I didn't look at the math but if you have a heap why don't you just use a few and turn them down.
Just don't run them over 50%.

You could just wire them up in series too?
Two of them would make 1200W and double the surface area.
1200/(77*2)=7.8W/cm²

Assuming this is right??

@Mickiboi said: Surface area of a cylinder is A=2πrh+2πr2

Is it a fold back? Is h the total length? The '+2πr2' probably isn't there their either, certainly not 2 of them.

• edited October 2016

What would be ideal would be to find a suitable packing material that didn't require a liquid as the medium.

With that small area, a liquid doesn't make sense at all (while it makes perfect sense in a tank jacket).

Why not small stainless ball bearings? Stainless outer tube, pack it full of BBs - no worries about expansion (some worries), but no pressure worries, or coking, etc. Maybe a mix of BBs and sand?

Just throwing out crazy ideas. The trick, I suppose, is getting the heat transfer good enough so you aren't just vaporizing the element.

• I can't use a heap of them I only have 2 element holes in my little milk can. So I need to use 2 at almost full power.

The elements are out of an outside switchboard. They were used to stop condensation forming inside the board. They are fully sealed and 100% water proof. h is the total length.

I double checked my math, I'm getting old and occasionally miss things but it does seem right to me. I understand what you mean by +2πr2. I did the first calculation using +πr2 but the way I was going to make it would put most of the mounting end of the element in the wash anyway so I did the calculation using a full cylinder.

I'm going to try it anyway using various mediums inside. Dry fine powdered sand, extremely high temperature silicone based oil and whatever else I can think of. If it explodes its going to explode in the wash.

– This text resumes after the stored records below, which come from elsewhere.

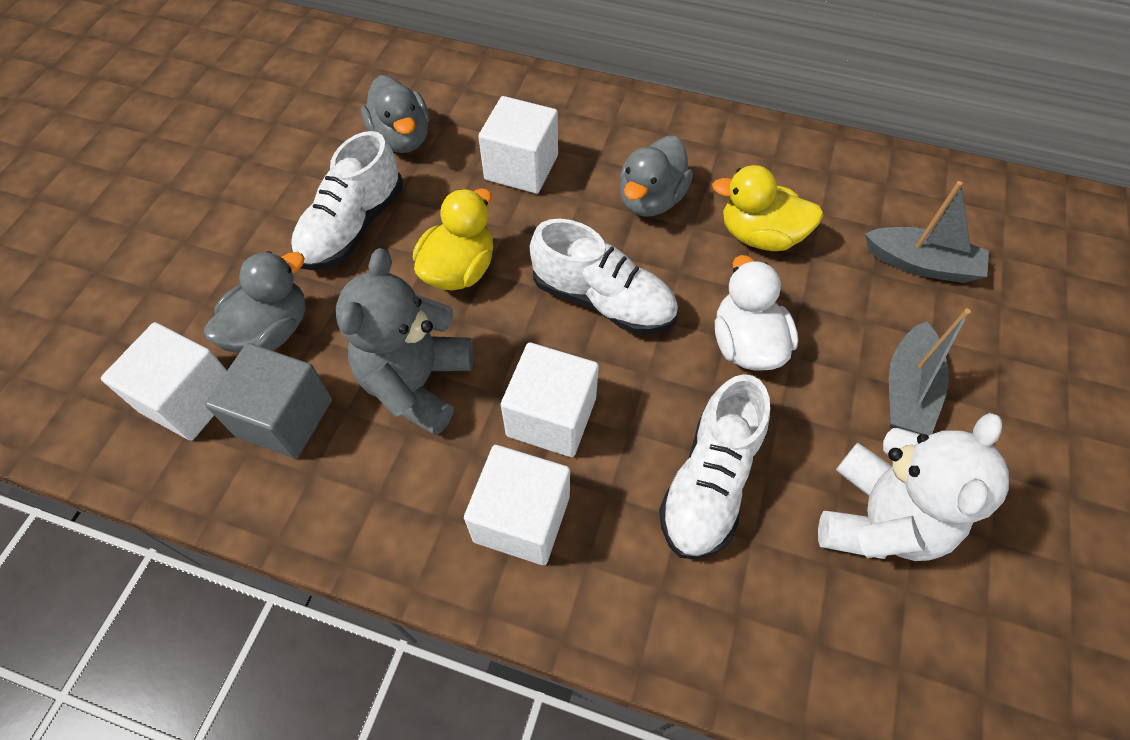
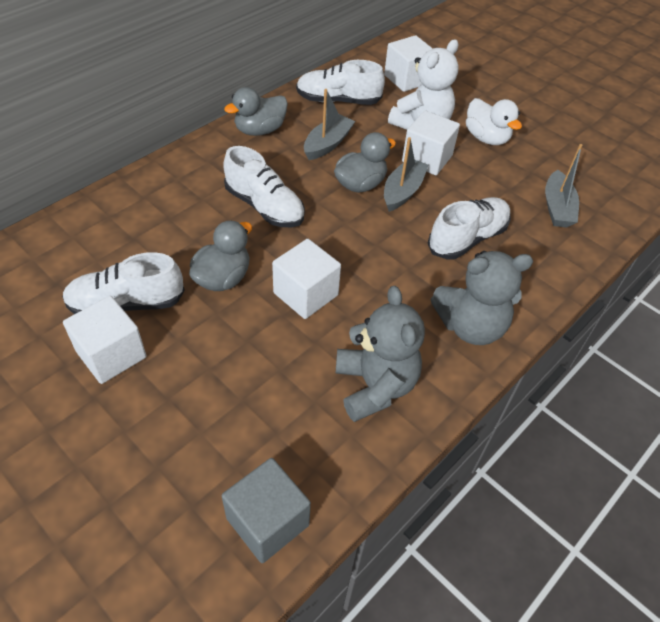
grey boat: [865,181,989,283] [889,309,971,436] = 2 -> [304,89,355,160] [384,137,428,212] [545,144,583,228] = 3
grey teddy bear: [336,248,473,435] = 1 -> [336,286,425,422] [430,251,533,345] = 2
white shoe: [291,131,403,270] [530,219,678,334] [659,374,770,559] = 3 -> [62,252,185,314] [223,146,305,227] [296,60,385,105] [428,197,511,260] = 4
yellow duck: [413,188,493,291] [712,165,823,251] = 2 -> none = 0

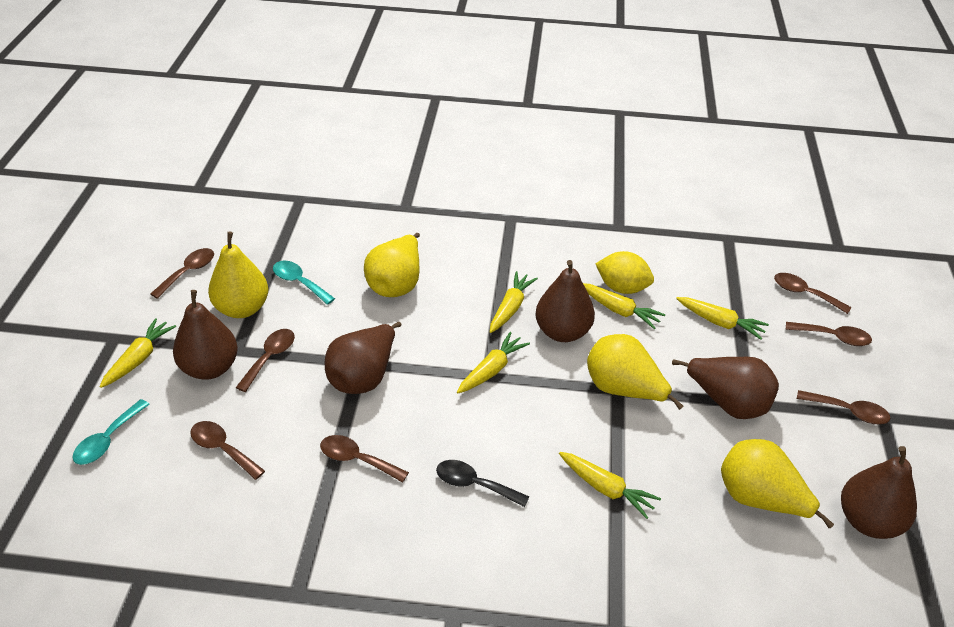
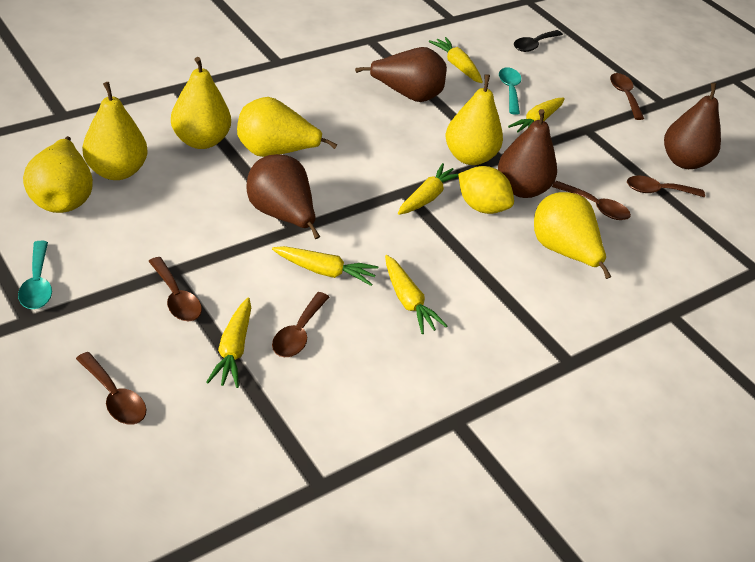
brown pear: [173,290,238,380] [325,322,401,394] [535,260,595,342] [672,357,779,419] [841,446,917,539] = 5 -> [247,154,320,239] [355,47,447,102] [498,109,557,198] [664,83,721,169] = 4
brown spoon: [150,248,214,299] [190,421,265,480] [236,329,295,392] [320,435,409,483] [774,273,852,314] [786,322,872,346] [797,390,891,424] = 7 -> [76,352,146,424] [148,257,202,321] [272,292,329,357] [552,181,631,220] [610,73,644,120] [627,176,705,197] = 6
yellow pear: [208,232,268,318] [364,233,420,297] [587,334,684,410] [721,439,834,529] = 4 -> [23,136,93,213] [82,82,148,180] [171,57,231,149] [237,97,337,157] [446,74,503,165] [534,192,612,279] = 6

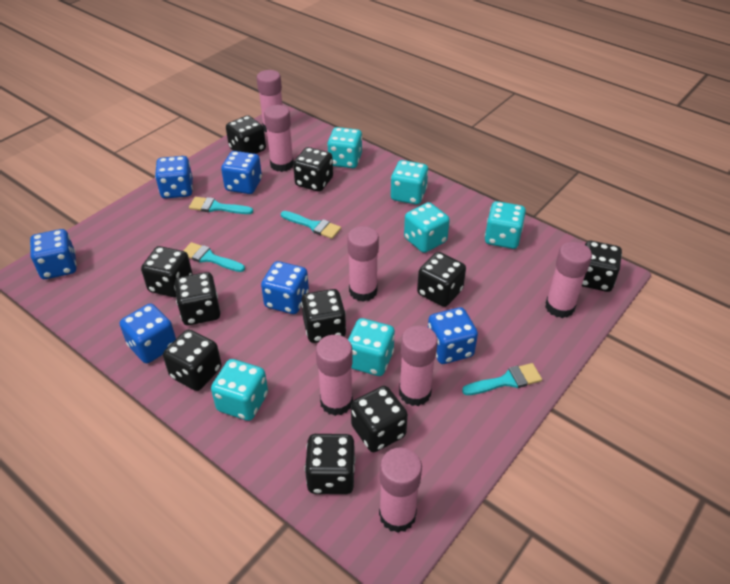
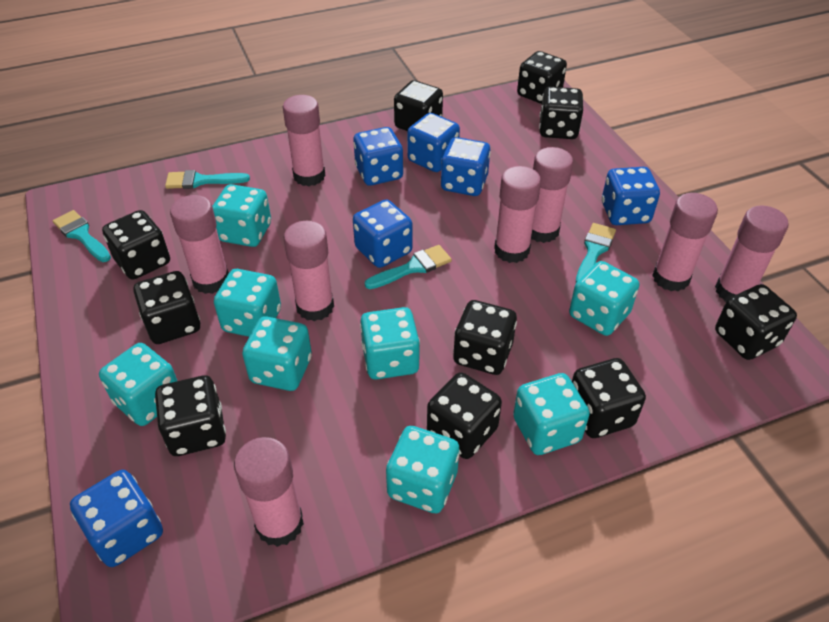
pink glue stick: [257,70,282,132] [264,105,294,172] [316,335,353,416] [347,226,379,302] [379,447,422,533] [399,325,438,406] [545,242,592,318] = 7 -> [170,195,229,294] [234,437,304,547] [283,95,326,186] [284,221,334,321] [494,166,541,263] [531,147,573,243] [652,193,718,291] [715,206,788,302] = 8
turquoise dice: [211,359,268,421] [327,127,362,168] [348,318,395,376] [391,160,428,205] [404,202,450,253] [485,201,526,249] = 6 -> [99,343,177,426] [212,184,271,247] [214,269,281,337] [242,316,312,391] [360,307,420,380] [386,426,459,514] [513,373,590,455] [569,261,640,336] = 8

Nothing ventured nothing gained. If it doesn't work, it doesn't work.

• edited October 2016

Thanks @grim. The elements wont vaporise. They are designed to run in air at full power. Never thought of the ball bearing/sand mix,excellent idea. That's on the list to try now.

• You say they are solid? You might be able to TIG some fins on too but I think sand is probably the way forward.
It sounds like a lot of stuffing around when elements a relatively cheap. You could just use them in a HLT.

• The elements weren't cheap. They were left over from a switchboard build and from memory they were around \$300 each. I have no idea of the construction inside so I'm a bit unsure of the TIG welding idea. Good idea none the less so I will find out what goes on inside them.

I can see what you are saying about the stuffing around but I'm sure there isn't an element suitable for al grain mash. Is there?

• While you're welding, why not wild them directly to the tank?

• I've seen flange mount tubular tank heaters that have a free-air heating assembly that slides into the body. I think these were for oil heating, very low density and surface temp.

• @grim said: I've seen flange mount tubular tank heaters that have a free-air heating assembly that slides into the body. I think these were for oil heating, very low density and surface temp.

Brilliant. Thank you.

• edited October 2016

I'll tell you, if you get this right, it's a game changer.

I think you still need to push watt density lower though. I don't know what the magic number is, but 5 seems closer to what a typical immersion heater would do, versus a bain marie or steam jacket, which is likely lower than 1w/cm2.

Realistically, still geometry would likely need to change to accomodate, tall narrow stills will likely be difficult.

• You have given me another idea @grim. Thanks mate.

• Take a google @

Thermal properties of Perlite (hydroponic media)

Thermal properties of a salt slurry/ molten battery/ heat sink - couple of youtube clips

• That's a good point. What temp range is going to be in there?
Molten salt is probably out but you might be able to use something like Cerrosafe.